Als het een Rijksbelastingzaak betreft (dat is een zaak waarbij de Belastingdienst partij is), kunt u digitaal beroep instellen via www.rechtspraak.nl. Daar klikt u op “Formulieren en inloggen”. Hoger beroep instellen kan eventueel ook nog steeds per brief op de hierna vermelde wijze.
Betreft het een andere belastingzaak (bijvoorbeeld een zaak waarbij een heffingsambtenaar van een gemeente of een samenwerkingsverband partij is), dan kan het hoger beroep uitsluitend worden ingesteld door verzending van een brief aan het gerechtshof te ‘s-Hertogenbosch (belastingkamer), Postbus 70583, 5201 CZ ’s-Hertogenbosch.

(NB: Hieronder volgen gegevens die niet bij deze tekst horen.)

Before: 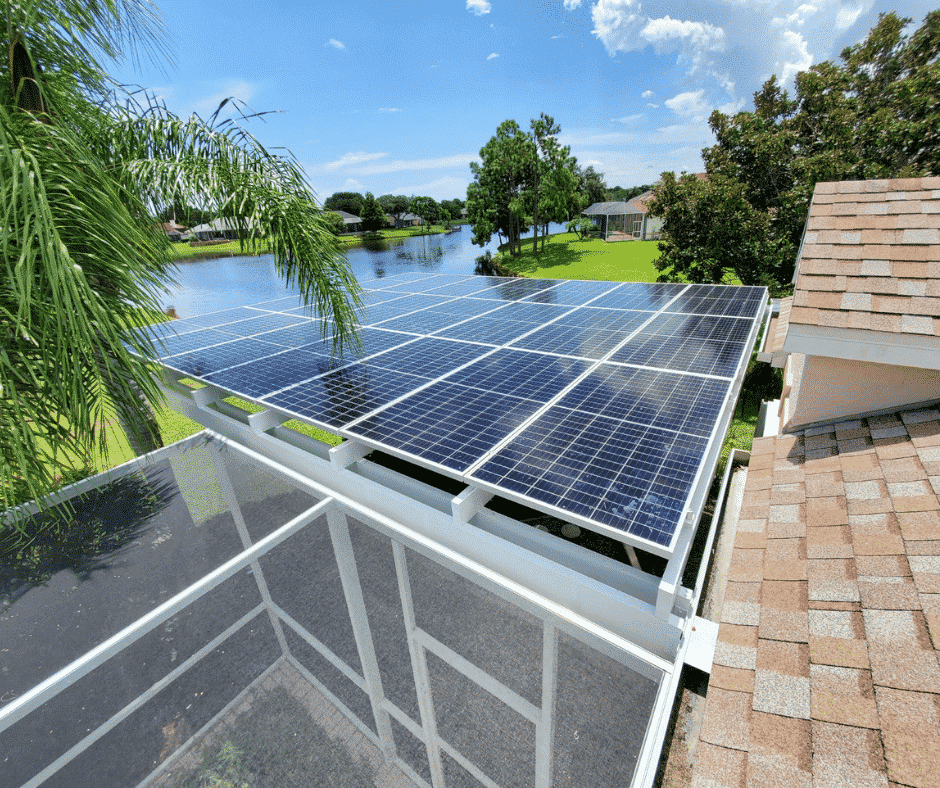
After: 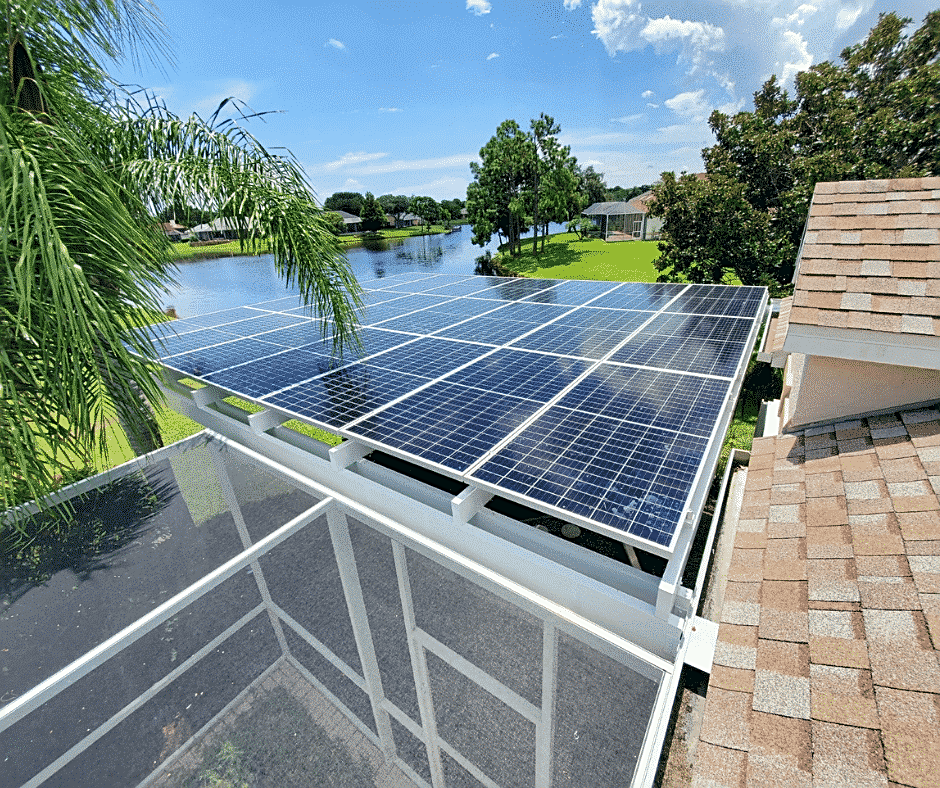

Bij het instellen van hoger beroep dient het volgende in acht te worden genomen:
1. bij het beroepschrift wordt een afschrift van deze uitspraak overgelegd;
2 - het beroepschrift moet ondertekend zijn en ten minste het volgende vermelden:
a. de naam en het adres van de indiener;
b. een dagtekening;
c. een omschrijving van de uitspraak waartegen het hoger beroep is ingesteld;
d. de gronden van het hoger beroep.

Voetnoten

1.Verdrag tussen het Koninkrijk der Nederlanden en de Bondsrepubliek Duitsland tot het vermijden van dubbele belasting en het voorkomen van het ontgaan van belasting met betrekking tot belastingen naar het inkomen, Berlijn 12 april 2012.
2.Vgl. Hoge Raad 8 februari 2002, ECLI:NL:HR:2002:AD9084 en Hoge Raad 16 februari 2007, ECLI:NL:HR:2007:AZ8572.
3.Artikel 1, eerste lid, onderdeel d, in samenhang met artikel 2, eerste lid, onderdeel d, van het Besluit.
4.Artikel 27h, derde lid en artikel 28, zevende lid AWR.